Les deux hommes auraient en effet régulièrement "collaboré".
Notamment lors du transfert de Milan Jovanovic vers Anderlecht.
Bien que le joueur soit encore sous contrat avec Liverpool, l’agent était parvenu à le faire venir gratuitement au Sporting.
Ce qui lui avait valu de toucher une commission de près d’un million d’euros.
Selon ses aveux plusieurs transferts réalisés avec Van Holsbeeck auraient donné lieu à des commissions illégales.
Pour le dossier Jovanovic, il affirme avoir remis deux enveloppes contenant chacune 25.000 euros à l’ancien dirigeant anderlechtois – qui nie formellement avoir reçu de l'argent liquide - et 35.000 euros pour le transfert de Dalibor Veselinovic.
Van Holsbeeck reconnaît en revanche avoir accepté certains cadeaux d’affaires.
Les enquêteurs on en effet découvrent qu’il a notamment reçu dix-neuf chemises provenant de Zegna, à Anvers, toutes brodées à ses initiales.
Montant de la facture : 16.000 euros, payés par Veljkovic "pour le transfert d’Obradovic", selon le Serbe.
Et une, et deux et trois Rolex !
Veljkovic aurait aussi offert une Rolex d’une valeur d’environ 30.000 euros à Van Holsbeeck, et une autre à sa femme, outre une commission de 20.000 euros, lors du transfert de Sofiane Hanni de Malines à Anderlecht.
"Un cadeau d’adieu pour me remercier de nos années de collaboration", a expliqué Van Holsbeeck aux enquêteurs, auxquels il avait pourtant d'abord affirmé que sa Rolex avait été volée au Nigeria.
Les policiers découvriront finalement la montre dans une résidence secondaire en Espagne.
Une autre Rolex, apparemment perdue (ou volée) en Afrique , a été offerte à HVH par l'inévitable Mogi Bayat.
"Je ne suis pas parfait !"
Il a fallu trois ans de patience eux enquêteurs pour recueillir des aveux dans ce volet du dossier où les preuves étaient pourtant accablantes (un certificat d’achat Rolex provenant de la Bijouterie Michel de Charleroi, une enseigne fréquemment utilisée par la famille Bayat pour l’achat de montres de luxe, et un message de remerciement sur WhatsApp envoyé le 22 novembre 2017).

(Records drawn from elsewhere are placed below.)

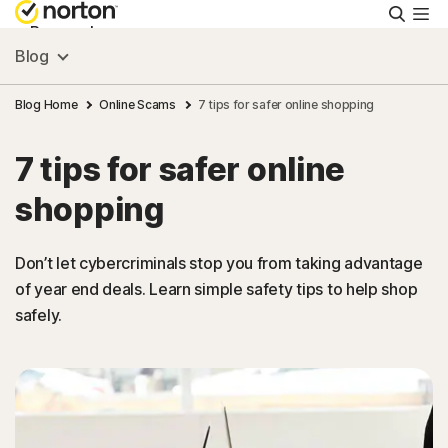
Searc
Personal
Blog
Small Business
Blog Home
Online Scams
7 tips for safer online shopping
7 tips for safer online
Resources
shopping
Support
Don’t let cybercriminals stop you from taking advantage
of year end deals. Learn simple safety tips to help shop
Try Free
safely.
Hong Kong
Sign In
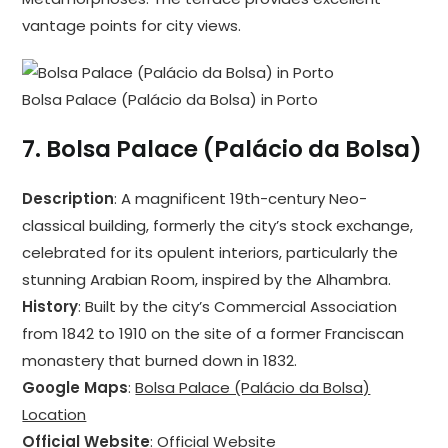
vantage points for city views.
Bolsa Palace (Palácio da Bolsa) in Porto
7.
Bolsa Palace (Palácio da Bolsa)
Description
: A magnificent 19th-century Neo-
classical building, formerly the city’s stock exchange,
celebrated for its opulent interiors, particularly the
stunning Arabian Room, inspired by the Alhambra.
History
: Built by the city’s Commercial Association
from 1842 to 1910 on the site of a former Franciscan
monastery that burned down in 1832.
Google Maps
:
Bolsa Palace (Palácio da Bolsa)
Location
Official Website
:
Official Website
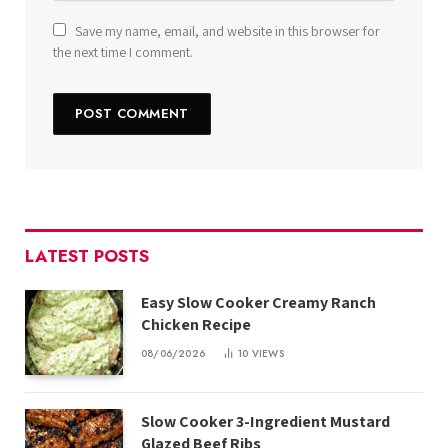
Save my name, email, and website in this browser for
the next time I comment.
LATEST POSTS
Easy Slow Cooker Creamy Ranch
Chicken Recipe
08/06/2026
10
VIEWS
Slow Cooker 3-Ingredient Mustard
Glazed Beef Ribs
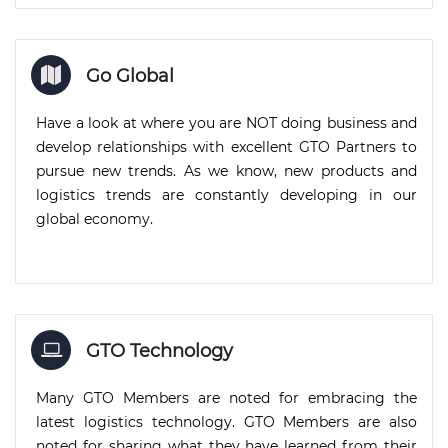
Go Global
Have a look at where you are NOT doing business and
develop relationships with excellent GTO Partners to
pursue new trends. As we know, new products and
logistics trends are constantly developing in our
global economy.
GTO Technology
Many GTO Members are noted for embracing the
latest logistics technology. GTO Members are also
noted for sharing what they have learned from their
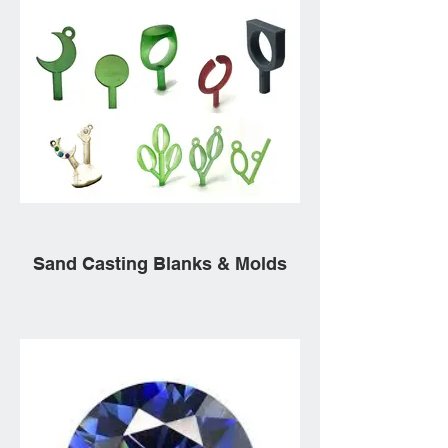
Sand Casting Blanks & Molds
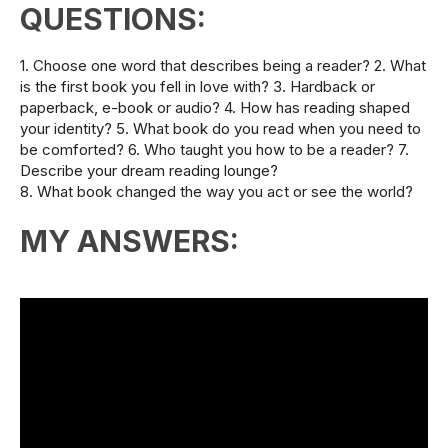
QUESTIONS:
1. Choose one word that describes being a reader? 2. What
is the first book you fell in love with? 3. Hardback or
paperback, e-book or audio? 4. How has reading shaped
your identity? 5. What book do you read when you need to
be comforted? 6. Who taught you how to be a reader? 7.
Describe your dream reading lounge?
8. What book changed the way you act or see the world?
MY ANSWERS:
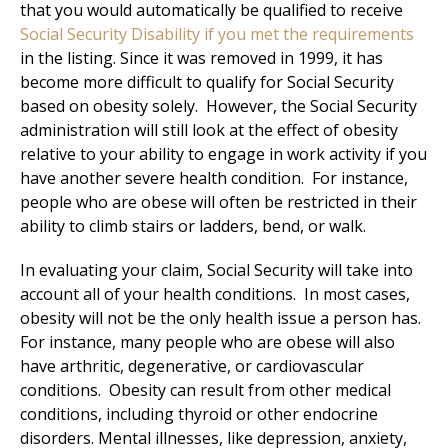
that you would automatically be qualified to receive
Social Security Disability if you met the requirements
in the listing. Since it was removed in 1999, it has
become more difficult to qualify for Social Security
based on obesity solely. However, the Social Security
administration will still look at the effect of obesity
relative to your ability to engage in work activity if you
have another severe health condition. For instance,
people who are obese will often be restricted in their
ability to climb stairs or ladders, bend, or walk.
In evaluating your claim, Social Security will take into
account all of your health conditions. In most cases,
obesity will not be the only health issue a person has.
For instance, many people who are obese will also
have arthritic, degenerative, or cardiovascular
conditions. Obesity can result from other medical
conditions, including thyroid or other endocrine
disorders. Mental illnesses, like depression, anxiety,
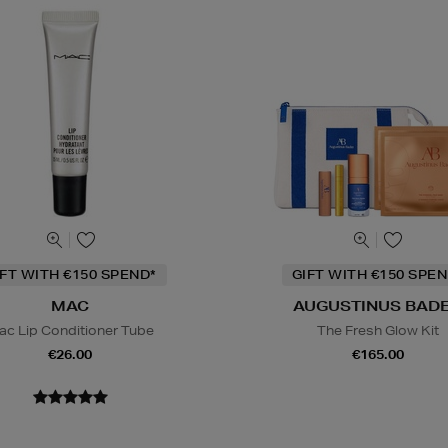
IFT WITH €150 SPEND*
GIFT WITH €150 SPEN
MAC
AUGUSTINUS BAD
ac Lip Conditioner Tube
The Fresh Glow Kit
€26.00
€165.00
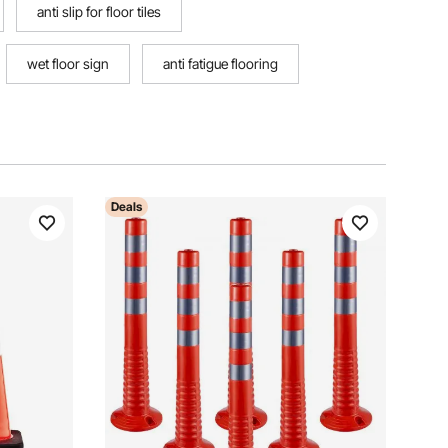
anti slip for floor tiles
wet floor sign
anti fatigue flooring
Deals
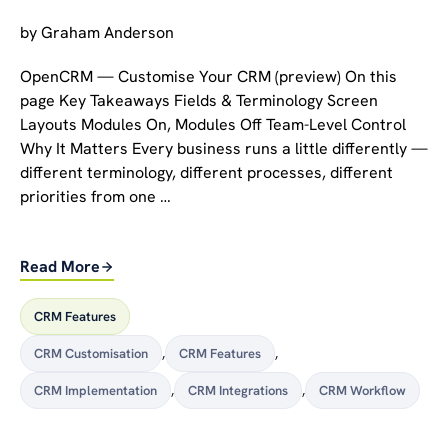
by
Graham Anderson
OpenCRM — Customise Your CRM (preview) On this
page Key Takeaways Fields & Terminology Screen
Layouts Modules On, Modules Off Team-Level Control
Why It Matters Every business runs a little differently —
different terminology, different processes, different
priorities from one …
Read More
CRM Features
CRM Customisation
,
CRM Features
,
CRM Implementation
,
CRM Integrations
,
CRM Workflow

Van Holsbeeck a toutefois insisté auprès des enquêteurs sur le fait qu’Anderlecht n’a jamais subi le moindre préjudice en raison de ces cadeaux.
"Je ne suis pas parfait", a-t-il reconnu.
Le parquet fédéral a déjà clairement indiqué qu’il souhaitait traduire Van Holsbeeck en justice dans le cadre de cette affaire monumentale de fraude dans le football belge.
"Si nécessaire, mon client se défendra devant les instances judiciaires compétentes", réplique son avocat Alexandre Wilmotte.
Entre-temps, contrairement à HVH, de nombreux autres footballeurs, entraîneurs et dirigeants ont déjà versé une indemnité à titre de règlement à l’amiable et échappent ainsi à toute poursuite ultérieure.